In the weeks since they'd met, and in spite of her mental tally of his shortcomings, there hadn’t been any actual deal-breakers. She discovered she liked James, quite a lot in fact. He was brutally handsome with his Italian skin and light eyes, his close-shaved hair that felt like velvet under her fingers. He could shave his face or go without, as his stubble grew in evenly and framed his face as though he trimmed it that way. He was charming, made her laugh, and a Bears fan? Her father would definitely approve. James had started to take on that shininess that men did when she found herself taking them seriously as a potential mate. But most importantly, there was chemistry. She was aware of her insides when she was with him, of a pulsing electricity she hadn’t felt in years and didn’t know she still could.
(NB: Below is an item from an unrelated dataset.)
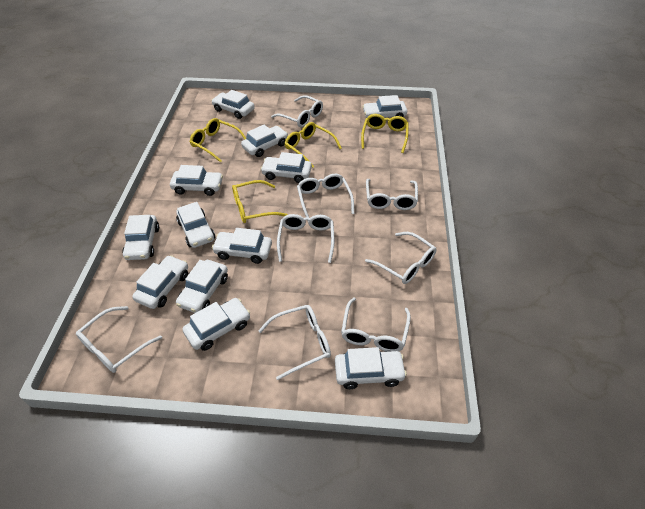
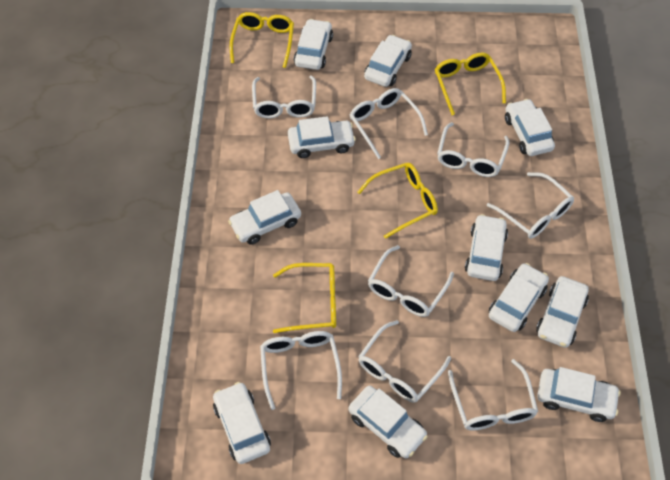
white car: [122,215,159,260] [132,255,188,309] [170,165,223,196] [176,202,215,248] [176,260,228,313] [182,298,250,351] [211,90,255,119] [212,228,272,264] [241,125,288,157] [261,152,312,183] [335,347,407,389] [362,95,407,118] = 12 -> [213,382,271,464] [228,190,301,245] [288,116,356,158] [294,19,333,70] [349,385,428,458] [364,35,412,87] [465,214,508,281] [489,263,549,332] [505,99,555,156] [536,276,589,348] [537,367,621,422] = 11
It was three weeks into their relationship—their seventh date—when she took James to bed. He’d started getting physical with her on their third date, stealing touches of her breasts and squeezing her behind when they made out on the sofa, but then he stopped trying around the fifth. It wasn’t that she worried he’d give up and go away—she was prepared for that. And if he wasn’t the kind of guy who was willing to wait a little while, he’d save her a lot of time and energy if he bailed out early. When she decided it was time, it wasn’t that she was desperate for sex; Derek had her needs covered. She simply wanted James. Bad.
The way he touched her as they walked from the car to the house, one hand barely grazing her lower back… it made her tingle. When he kissed her goodnight, his lips betrayed his desire, his breath was hot on her neck, and he trailed small kisses from her ear to her chin. Honestly, it was all she could do not to pull her blouse off and say, “Keep going.” Every time she felt his erection through his jeans, she craved his hardness in her hands, her mouth, and yes, deep inside her. But sex was not something she would decide to have in the moment, when hormones raged or alcohol lowered one’s inhibitions. She'd been less impulsive since Derek had come along. Whether that was because she was getting older or because she was having sex regularly, she couldn't say.
One Saturday in May, she and James left her house to go to a show, and she’d already decided. Later that night when she stopped the make-out session on the sofa to ask whether he’d like to go upstairs to her bedroom, he smiled, nodded, and led her upstairs without a word, as if he might screw up ‘yes.’
The first time hadn’t been exceptional, but then it rarely was. The tempo was too fast and the way he buried his head in her hair and pressed his entire weight on her made her feel claustrophobic. He spent the night without discussion and in the morning she lay with her back to him as he ran a hand lightly over her side, making her aware of her own curves. His touch on her naked waistline and his lips on her shoulder made her squirm. He traced his fingers over her rear end, then over her hip and to her hip bone, where he teased the ridge with a feather-soft touch and she sighed. “I love your hips,” he said, and he gripped her hip bone like a handle, digging his fingers up to the knuckle under the ridge, pulling her behind to his groin with a quick burst of force. The remains of sleep left her and she gasped, froze for a moment, waited for his next move. He released her hip and moved his hand between her legs, and his erection against her backside stoked her desire.